● Provided passage:

Advanced Store Manipulations¶
[1]:
import atoti as tt
session = tt.create_session()
store = session.read_csv("data/example.csv", keys=["ID"], store_name="MyStore")
cube = session.create_cube(store, "FirstCube")
cube.query()
[1]:
Price.AVG | Price.SUM | Quantity.AVG | Quantity.SUM | contributors.COUNT | |
---|---|---|---|---|---|
0 | 428.0 | 4280.0 | 2270.0 | 22700.0 | 10 |
Store description¶
The lengh of a store is the number of rows in the store
[2]:
len(store)
[2]:
10
You can get the shape of the store, which is the number of columns and rows of the store
[3]:
store.shape
[3]:
{'rows': 10, 'columns': 8}
The description of the columns and types of the store
[4]:
store
[4]:
- MyStore
- ID
- key: True
- nullable: True
- type: int
- Date
- key: False
- nullable: True
- type: LocalDate[yyyy-MM-dd]
- Continent
- key: False
- nullable: True
- type: string
- Country
- key: False
- nullable: True
- type: string
- City
- key: False
- nullable: True
- type: string
- Color
- key: False
- nullable: True
- type: string
- Quantity
- key: False
- nullable: True
- type: double
- Price
- key: False
- nullable: True
- type: double
- ID
Sampling mode¶
When loading large datasets into a store it is possible to sample the data. There are currently 3 mode supported for sampling:
first_lines
: keeps only the given amount of lines.first_files
: keeps only the given amount of files.FULL
: Loads everything
Sampling the data helps having a very responsive project during the design phase, when this design is over it is possible to load everything by calling session.load_all_data
Sampling mode can be defined in the session for all the stores or store by store.

● Exercise data:

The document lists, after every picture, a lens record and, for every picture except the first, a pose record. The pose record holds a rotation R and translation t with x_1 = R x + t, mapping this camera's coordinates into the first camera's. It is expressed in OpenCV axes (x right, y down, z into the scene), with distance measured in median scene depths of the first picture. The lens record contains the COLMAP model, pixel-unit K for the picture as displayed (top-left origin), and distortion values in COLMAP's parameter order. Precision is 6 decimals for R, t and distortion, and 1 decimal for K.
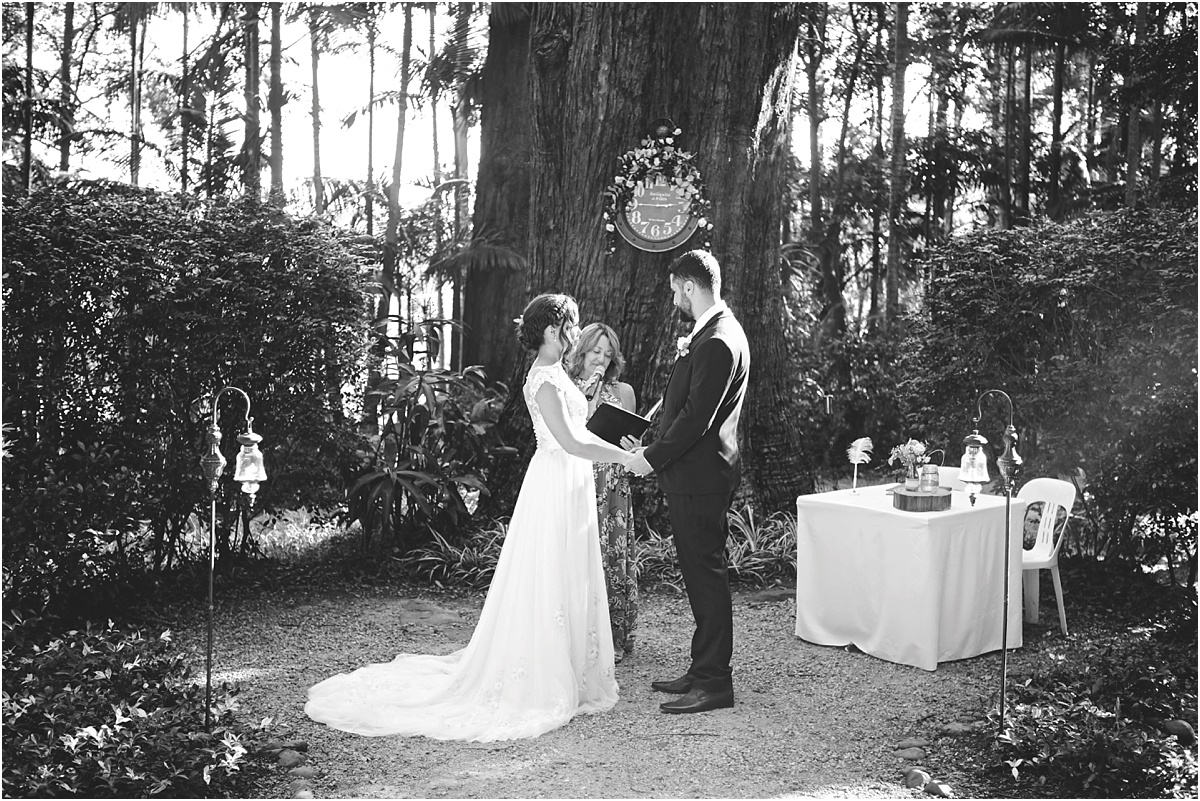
lens RADIAL K [[1511.3, 0, 600.0], [0, 1511.3, 400.5], [0, 0, 1]] dist [-0.058075, 0.000932]
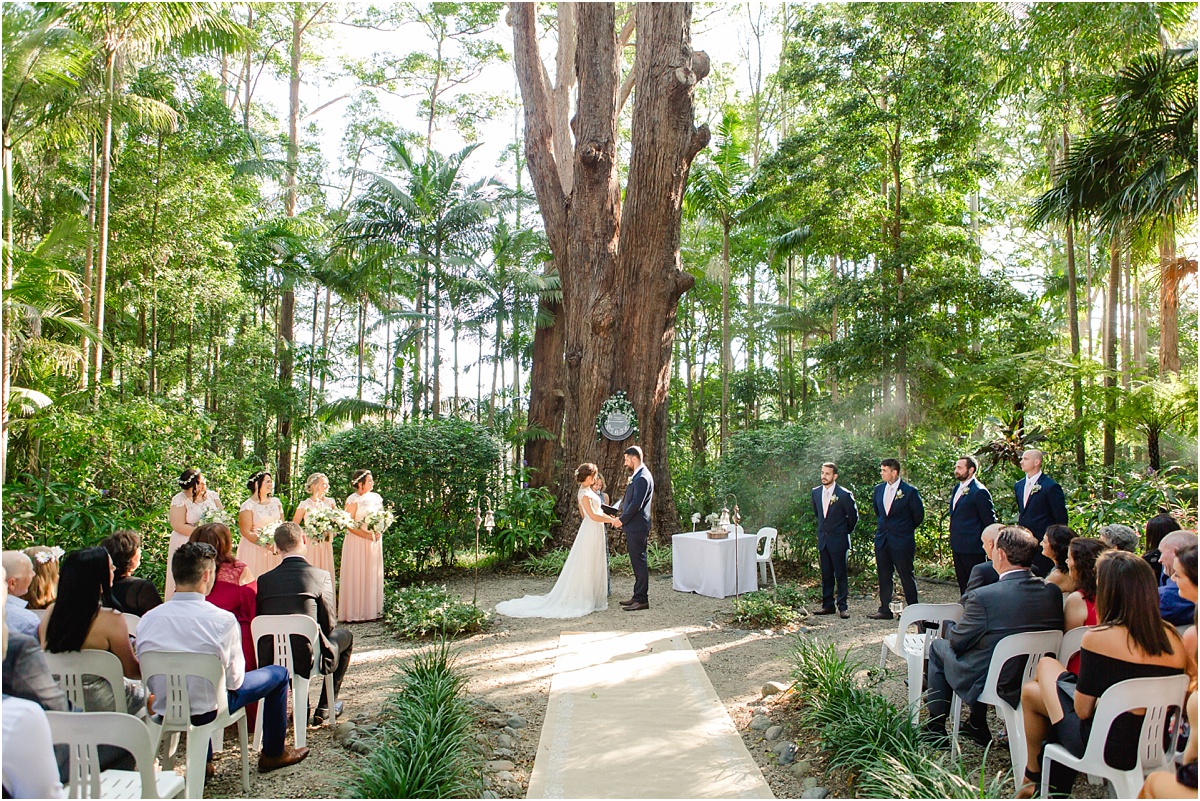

● Tasks for this exercise:
- 1) Transcribe part of the store manipulation tutorial, beginning at the words "Advanced Store Manipulations¶" and stopping after "cube.query()".
- 2) Write the next part of the store manipulation tutorial, picking up after its final sentence.

● Results:
- 1)
Advanced Store Manipulations¶
[1]:
import atoti as tt
session = tt.create_session()
store = session.read_csv("data/example.csv", keys=["ID"], store_name="MyStore")
cube = session.create_cube(store, "FirstCube")
cube.query()

- 2)
[5]:
import atoti as tt
from atoti.sampling import first_lines
sample_store = session.read_csv(
"data/example.csv", keys=["ID"], store_name="sampled", sampling_mode=first_lines(5)
)
len(sample_store)
The store has been sampled because there is more than 5 lines in the files to load. To trigger the full load of your data call `load_all_data` on your session.
[5]:
5
[6]:
# Do some design such as adding a cube, some measures...
cube = session.create_cube(sample_store, "Sampling")
cube.query()
[6]:
Price.AVG | Price.SUM | Quantity.AVG | Quantity.SUM | contributors.COUNT | |
---|---|---|---|---|---|
0 | 452.0 | 2260.0 | 2100.0 | 10500.0 | 5 |
[7]:
session.load_all_data()
len(sample_store)
[7]:
10
[8]:
len(sample_store)
cube.query()
[8]:
Price.AVG | Price.SUM | Quantity.AVG | Quantity.SUM | contributors.COUNT | |
---|---|---|---|---|---|
0 | 428.0 | 4280.0 | 2270.0 | 22700.0 | 10 |
Specify other types for the columns¶
Atoti automatically detects the type of the columns. It is possible to bypass this behaviour and specify the types of some columns manually.
[9]:
types = {
"ID": tt.types.DOUBLE,
"City": tt.types.STRING,
"Quantity": tt.types.STRING,
"Price": tt.types.FLOAT,
}
[10]:
custom_store = session.read_csv(
"data/example.csv", keys=["ID"], store_name="Custom", types=types
)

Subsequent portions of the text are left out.